The issue of university endowments is quite an interesting one.
Especially given the time we are in now of highly publicized donations and charities. Unlike the late 19th and early 20th century when magnates and wealthy industrialists chose to set up or substantially fund their own universities, the 21st century challenges of setting up and establishing a new university, have altered the field.
Those that seek to make a difference in education today, choose to make a donation to the institution of their choice which adds to the university’s endowment, i.e. a set of assets whose investment yields an annual principal amount for income purposes. This is in contrast to another popular option, the gift, which is treated as income and not an investment. These investments are professionally managed on behalf of the university and the annual proceeds are dispensed according to the will of the donors.
Even modest annual returns of 4% or 5% could correspond to a substantial and dependable income for universities with large endowments; therefore, the option of setting up an endowment scheme is an exceptionally appealing option for universities that want to plan their long term financial security.
The donor’s also can regulate how the endowment will be spent, if they so choose. A part of the annual return could be spent on scholarships based on merit or need, or for aiding freshmen from a specific geographical region or be funnelled towards a specific type of research the university engages in. Another popular option is for the income from endowments to be used in order to recruit and support world class researchers and educators.
In the United States, according to the National Association of College and University Business Officers, there are approximately 70 institutions with endowments of over1 billion USD. In Europe the numbers are significantly smaller, perhaps due to a tradition geared towards gifts and annual donations, as well as having more foundations that may not be always linked to tertiary education institutions but offer funding for scholarships and research more broadly. On the other hand, Universities in the Middle East are quickly making their mark in this category, with notably KAUST from Saudi Arabia, already holding an endowment of approximately 20 billion USD.
Harvard University tops the relevant list with an endowment of approximately 30 billion USD, followed by Yale with 20 billion USD in 2013. Cambridge tops the European list with approximately 5 billion Euros and is closely followed by oxford at 4.2 billion, whereas the ETH in Zurich is the top continental endowment holder with 1 billion Euros in assets.

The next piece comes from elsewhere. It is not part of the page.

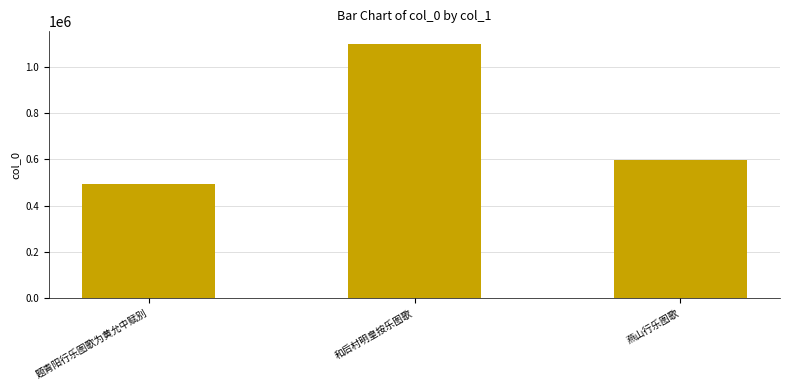

Reading left to right, extract all data points from this chart.

题青阳行乐图歌为黄允中赋别=491696	和后村明皇按乐图歌=1099602	燕山行乐图歌=596464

Endowments represent a useful tool in securing the finances of Tertiary education institutions and their income can be used to raise the research profile, the recruitment outreach and create opportunities for underprivileged students to join their ranks. However, creating a substantial endowment structure that will ensure the above requires a solid marketing of the university’s strengths and a network of alumni and partners that will seek to contribute to it in the near future.